This company’s service is used primarily by the consumer market in the United
States. Because the company is on the west coast of the United States, its peak usage
times are after 2 PM on Monday to Friday---that is, after 5 PM on the east coast of the
United States---and all day during the weekend. The time specified in a change proposal
is typically the following morning, before peak time. Another thing decided at
the change-management meeting is whether the change should go ahead regardless
of ‘‘the weather’’ or wait until there is ‘‘good weather’’: the operating status of the
service. In other words, some changes are approved on the condition that the service
is operating normally at the time the SA or engineer wants to make the change. Other
changes are considered so critical that they are made regardless of how well or badly
the service is functioning.
This approach is unusual for a couple of reasons. It is certainly a step better than
having no change-management, because there is at least a minimal review process, a
defined off-peak time in which changes are performed, and a process for postponing
some tasks to avoid possibly introducing extra problems when the system is unstable.

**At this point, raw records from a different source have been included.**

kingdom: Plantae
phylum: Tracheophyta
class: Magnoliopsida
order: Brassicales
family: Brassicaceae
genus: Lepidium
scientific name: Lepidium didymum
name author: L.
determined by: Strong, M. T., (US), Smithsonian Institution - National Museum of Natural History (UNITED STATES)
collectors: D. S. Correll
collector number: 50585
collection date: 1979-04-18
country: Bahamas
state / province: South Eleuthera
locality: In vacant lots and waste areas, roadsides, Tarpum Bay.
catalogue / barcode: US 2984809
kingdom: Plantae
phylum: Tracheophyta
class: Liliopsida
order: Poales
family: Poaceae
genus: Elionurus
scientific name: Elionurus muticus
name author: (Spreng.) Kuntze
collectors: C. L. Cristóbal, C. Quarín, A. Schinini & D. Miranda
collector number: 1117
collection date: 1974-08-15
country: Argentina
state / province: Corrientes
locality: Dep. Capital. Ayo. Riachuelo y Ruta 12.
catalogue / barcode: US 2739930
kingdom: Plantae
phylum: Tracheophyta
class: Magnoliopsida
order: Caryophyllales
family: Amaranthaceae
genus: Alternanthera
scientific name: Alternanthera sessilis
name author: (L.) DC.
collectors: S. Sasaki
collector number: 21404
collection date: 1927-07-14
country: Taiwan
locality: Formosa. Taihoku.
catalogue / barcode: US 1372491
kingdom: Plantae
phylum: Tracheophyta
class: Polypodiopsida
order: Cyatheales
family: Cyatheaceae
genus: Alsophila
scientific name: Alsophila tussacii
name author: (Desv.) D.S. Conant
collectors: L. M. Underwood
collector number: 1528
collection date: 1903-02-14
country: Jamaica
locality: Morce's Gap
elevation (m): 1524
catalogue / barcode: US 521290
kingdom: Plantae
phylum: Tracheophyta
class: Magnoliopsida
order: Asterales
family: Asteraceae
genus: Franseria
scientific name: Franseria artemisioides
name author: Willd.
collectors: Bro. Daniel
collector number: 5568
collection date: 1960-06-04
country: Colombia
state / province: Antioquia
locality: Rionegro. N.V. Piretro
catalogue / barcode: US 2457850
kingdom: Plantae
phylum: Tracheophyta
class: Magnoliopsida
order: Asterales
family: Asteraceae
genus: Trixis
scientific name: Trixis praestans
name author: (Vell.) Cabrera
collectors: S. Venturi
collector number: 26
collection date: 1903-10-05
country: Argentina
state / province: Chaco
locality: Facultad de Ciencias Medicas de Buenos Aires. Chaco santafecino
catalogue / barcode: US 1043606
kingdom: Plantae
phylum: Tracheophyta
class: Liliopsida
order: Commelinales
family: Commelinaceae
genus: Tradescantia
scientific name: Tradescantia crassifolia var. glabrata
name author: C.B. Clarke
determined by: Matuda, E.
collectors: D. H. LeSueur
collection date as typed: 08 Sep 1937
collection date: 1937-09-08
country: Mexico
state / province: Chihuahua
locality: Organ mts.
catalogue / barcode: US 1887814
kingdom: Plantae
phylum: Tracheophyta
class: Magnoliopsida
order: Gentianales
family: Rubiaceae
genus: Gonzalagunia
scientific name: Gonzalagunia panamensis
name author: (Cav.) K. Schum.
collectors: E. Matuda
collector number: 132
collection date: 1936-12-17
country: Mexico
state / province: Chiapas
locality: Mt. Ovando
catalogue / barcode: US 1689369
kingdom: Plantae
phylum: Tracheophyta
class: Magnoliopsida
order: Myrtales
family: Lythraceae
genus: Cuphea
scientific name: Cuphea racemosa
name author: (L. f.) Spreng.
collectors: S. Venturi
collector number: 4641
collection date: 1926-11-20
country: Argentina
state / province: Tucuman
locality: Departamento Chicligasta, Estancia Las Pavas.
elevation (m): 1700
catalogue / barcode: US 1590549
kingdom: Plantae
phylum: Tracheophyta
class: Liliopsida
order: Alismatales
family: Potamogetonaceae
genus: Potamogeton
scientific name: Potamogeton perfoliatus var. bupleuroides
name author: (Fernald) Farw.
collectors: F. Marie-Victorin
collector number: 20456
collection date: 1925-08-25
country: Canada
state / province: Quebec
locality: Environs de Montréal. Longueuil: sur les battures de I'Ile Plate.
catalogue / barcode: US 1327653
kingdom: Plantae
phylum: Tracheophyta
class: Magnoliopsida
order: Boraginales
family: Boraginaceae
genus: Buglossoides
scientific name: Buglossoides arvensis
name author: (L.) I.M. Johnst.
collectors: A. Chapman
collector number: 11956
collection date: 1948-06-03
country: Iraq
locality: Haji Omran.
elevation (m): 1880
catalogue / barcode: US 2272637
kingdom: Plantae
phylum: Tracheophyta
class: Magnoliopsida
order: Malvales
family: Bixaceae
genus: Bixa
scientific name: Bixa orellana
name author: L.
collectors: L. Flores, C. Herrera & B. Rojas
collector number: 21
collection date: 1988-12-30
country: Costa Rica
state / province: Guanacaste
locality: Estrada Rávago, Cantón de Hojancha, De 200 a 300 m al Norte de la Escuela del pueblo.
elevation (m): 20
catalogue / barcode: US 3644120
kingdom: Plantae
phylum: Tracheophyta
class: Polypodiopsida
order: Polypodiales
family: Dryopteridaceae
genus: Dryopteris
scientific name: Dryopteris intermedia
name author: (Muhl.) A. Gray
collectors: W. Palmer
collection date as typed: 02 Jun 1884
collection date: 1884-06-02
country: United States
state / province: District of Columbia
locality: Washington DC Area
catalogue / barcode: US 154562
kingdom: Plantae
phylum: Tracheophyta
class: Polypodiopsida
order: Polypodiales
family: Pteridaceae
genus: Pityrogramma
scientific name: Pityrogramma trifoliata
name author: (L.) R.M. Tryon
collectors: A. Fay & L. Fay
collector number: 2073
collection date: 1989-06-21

However, the frequency of the meetings and the changes to the service network
mean that it is difficult to look at the big picture of what is going on with the service
network, that entropy and lots of small instabilities that may interact with each other
are constantly introduced, and that the SAs and the engineers are not encouraged to
plan ahead. Changes may be made quickly, without being properly thought out. It
is also unusual that changes are permitted to happen while the service network that
is the company’s revenue stream is unstable. Changes at such a time can make debugging
existing problems much more difficult, particularly if the instabilities take a
few days to debug. The formal process of checking with the operations group before
making a change and giving them the ability to prevent at least some changes from
happening is valuable, however.
Although the site was often successful in handling a large number of transactions,
for a while it was known for having stability problems and large, costly outages, the
source of which was hard to trace because of the rapidly changing nature of the network.
It was not possible to draw a line in time and say ‘‘the problems started after
this set of changes, which were approved in that change-management meeting.’’That
would have enabled them to narrow their search and perhaps find the problem more
quickly